The experience of the 1970’s and 1980’s showed that external financial resources are likely to be wasted without thorough-going economic reform that enjoys broad popular support.
Paradoxically, given the course of U.S.-Polish relations since 1981, the basic elements of the current relationship provide a model for U.S. policy vis-a-vis the area. We owe this very much to the courage and determination of Solidarity, which has remained a force in being despite the repression of martial law and the post-martial law period, albeit with our support. Jaruzelski knows he cannot get growth rates up without reform. He has a certain mandate for reform—extending to certain liberalizing political changes—from Gorbachev. The U.S. is telling him that it is ready to help, but that the help will be wasted if it is [Page 181] not help for an economic reform that is supported by Polish society. He is trying to square the circle of capturing such support without actually talking to Solidarity.
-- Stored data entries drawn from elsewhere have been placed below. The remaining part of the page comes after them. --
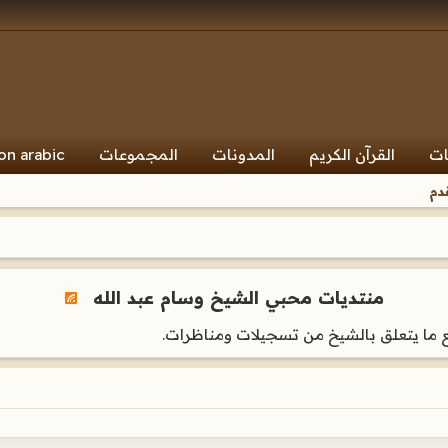
ات
القرآن الكريم
المدونات
المجموعات
on arabic
دم
منتديات محبي الشيخ وسام عبد الله
ما يتعلق بالشيخ من تسجيلات ومناظرات.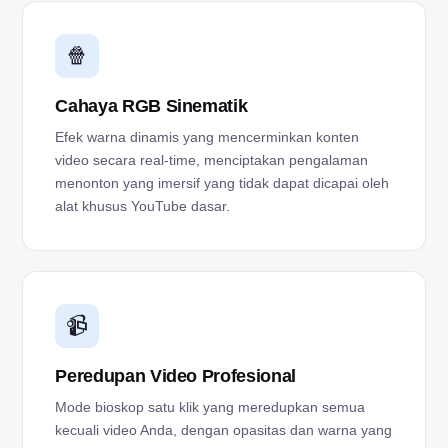
🍿
Cahaya RGB Sinematik
Efek warna dinamis yang mencerminkan konten
video secara real-time, menciptakan pengalaman
menonton yang imersif yang tidak dapat dicapai oleh
alat khusus YouTube dasar.
📹
Peredupan Video Profesional
Mode bioskop satu klik yang meredupkan semua
kecuali video Anda, dengan opasitas dan warna yang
The referendum experience was basically another failed attempt to do so.
The model will apply to other countries in specific ways, Simons suggested, but it should be valid for most of them: what they want from us is economic, but they know that we will require political concessions, involving values rather than goods, in return. We also have a legitimate and increasingly accepted language of discourse in which to talk about this tradeoff, in the Helsinki process, and bilaterally via discussion of expanding economic relations and the need for sustainable economic reform.
Simons said his view was that from a policy standpoint this was the best approach whether or not there was to be crisis. Peaceful economic and political change was the best approach to crisis prevention, since it is systemic rigidity which produces crises in Eastern Europe, and it was the approach which would put us in the best position to influence developments in the event of crisis:
It would maximize our access to both current and succession elites;
It would put us on the side of the angels when sides were drawn in a crisis, for liberalization, human rights and freedom;
It would serve as a deterrent to the Soviet Union by clearly demonstrating which side the U.S. was on and would be on. At this point Gorbachev is saying he is on the same side: if the Soviet Union decides to intervene and suppress a crisis, it will be a clear reversal of the Gorbachev line, with a cost in East-West relations. (In response to a later question, Simons said he opposed talking directly to the Soviets about Eastern Europe, since our policy should continue to treat individual countries as if they were in fact independent; the message would be clear even if indirect.)
Simons concluded that he had put these ideas forward as a basis for discussion, first within the USG and eventually with our allies in NATO.
Minimize considered.

Stuart Unquote

  1. Source: Department of State, Records from Ambassador Thomas W. Simons, Jr., Lot 03 D 256, Chron December 1987. Secret; Exdis. Sent for information to the Embassies in all NATO capitals, Helsinki, Stockholm, Dublin, Bern, Vienna, Valetta, Nicosia, and Belgrade, as well as the U.S. missions/delegations to the EC, OECD, CSCE, MBFR, and the Vatican. Repeated from telegram 9059 from Oslo, sent December 18, for action to the Embassies in Moscow, Warsaw, Budapest, Belgrade, Prague, East Berlin, Bucharest, and Sofia, as well as for information to the U.S. mission to NATO and the Secretary of State. Drafted by Simons; cleared by William Haugh (S/S–O); approved by Simons.
  2. Not found.
  3. See Foreign Relations, 1969–1976, vol. XIV, Soviet Union, October 1971–May 1972, Document 195.